In May 2021, the federal government determined Highway 413 warranted designation under the Impact Assessment Act, a piece of legislation that gives them the authority to evaluate how climate change may be impacted by the project.
A spokesperson for Guilbeault’s office told CTV News Toronto the Impact Assessment Agency is waiting for the province to submit its description for the highway before it starts its review.
“Throughout the Impact Assessment Process, the agency will collect science and Indigenous knowledge, and receive feedback from the public and stakeholders,” the spokesperson said.
“At the end of the impact assessment process, the agency will make a recommendation on if the project should or should not move forward as planned.”
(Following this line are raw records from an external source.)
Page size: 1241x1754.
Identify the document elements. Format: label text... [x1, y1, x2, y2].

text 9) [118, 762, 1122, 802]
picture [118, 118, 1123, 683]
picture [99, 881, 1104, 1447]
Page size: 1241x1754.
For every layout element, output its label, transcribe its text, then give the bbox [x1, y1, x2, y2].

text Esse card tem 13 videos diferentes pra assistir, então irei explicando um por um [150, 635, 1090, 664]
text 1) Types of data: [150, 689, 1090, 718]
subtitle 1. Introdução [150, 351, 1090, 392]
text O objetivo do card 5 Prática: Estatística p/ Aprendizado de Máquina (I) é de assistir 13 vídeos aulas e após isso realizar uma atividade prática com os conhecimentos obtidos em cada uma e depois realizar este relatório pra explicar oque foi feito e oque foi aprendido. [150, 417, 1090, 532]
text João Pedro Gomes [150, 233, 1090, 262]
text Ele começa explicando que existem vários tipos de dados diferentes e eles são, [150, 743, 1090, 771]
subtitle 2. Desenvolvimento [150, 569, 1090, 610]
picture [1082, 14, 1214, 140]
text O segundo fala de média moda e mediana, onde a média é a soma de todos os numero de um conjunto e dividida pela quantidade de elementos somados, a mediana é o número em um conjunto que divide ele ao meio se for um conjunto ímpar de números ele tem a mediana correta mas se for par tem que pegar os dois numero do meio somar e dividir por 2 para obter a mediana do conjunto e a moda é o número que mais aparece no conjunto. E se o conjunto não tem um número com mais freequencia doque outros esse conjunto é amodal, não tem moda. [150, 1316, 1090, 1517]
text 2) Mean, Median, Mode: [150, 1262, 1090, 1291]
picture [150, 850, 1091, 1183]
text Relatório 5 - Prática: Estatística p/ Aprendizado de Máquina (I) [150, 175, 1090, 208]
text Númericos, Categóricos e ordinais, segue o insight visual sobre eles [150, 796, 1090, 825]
The Ontario government, meanwhile, says they have provided the draft project description to the federal government and are working on the final submission.
“This is a complex process, and we are working diligently to meet the requirements so that we can deliver on our plan to build Highway 413 as soon as possible,” spokesperson for the Ministry of Transportation Dakota Brasier said. “Throughout the Environmental Assessment, we will continue to develop refinements and mitigations to minimize any potential impacts that are identified for the project.”
Brasier added that Ontarians voted “overwhelmingly in favour of the government’s plan to get critical infrastructure, like Highway 413, built.”
It is still not clear how much Highway 413 will cost.
A data analysis by Environics Analytics, conducted in May prior to the provincial election, showed that ridings impacted by the highway consist primarily of voters who drive above the provincial average of 22,073 kilometers a year.